▶ Work task
From the entries below, copy exactly the lines from the one that contains "қорек беруді мезгілінен ертерек бастап кетті." through the one that contains "шаруашылықтары 12 мың центнер шөп, 10", both included, and only those.

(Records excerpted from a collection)
Start of Block

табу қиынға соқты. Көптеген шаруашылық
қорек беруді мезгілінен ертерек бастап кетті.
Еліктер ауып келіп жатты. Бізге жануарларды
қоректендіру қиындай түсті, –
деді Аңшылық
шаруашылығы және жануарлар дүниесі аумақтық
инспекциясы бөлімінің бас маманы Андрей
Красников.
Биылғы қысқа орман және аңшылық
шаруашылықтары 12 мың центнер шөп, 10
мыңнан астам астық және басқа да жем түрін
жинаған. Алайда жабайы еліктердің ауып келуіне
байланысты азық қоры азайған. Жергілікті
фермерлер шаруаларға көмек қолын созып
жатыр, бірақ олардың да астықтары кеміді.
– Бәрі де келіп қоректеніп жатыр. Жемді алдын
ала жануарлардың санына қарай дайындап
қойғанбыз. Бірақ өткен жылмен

End of Block

▶ Reply
қорек беруді мезгілінен ертерек бастап кетті.
Еліктер ауып келіп жатты. Бізге жануарларды
қоректендіру қиындай түсті, –
деді Аңшылық
шаруашылығы және жануарлар дүниесі аумақтық
инспекциясы бөлімінің бас маманы Андрей
Красников.
Биылғы қысқа орман және аңшылық
шаруашылықтары 12 мың центнер шөп, 10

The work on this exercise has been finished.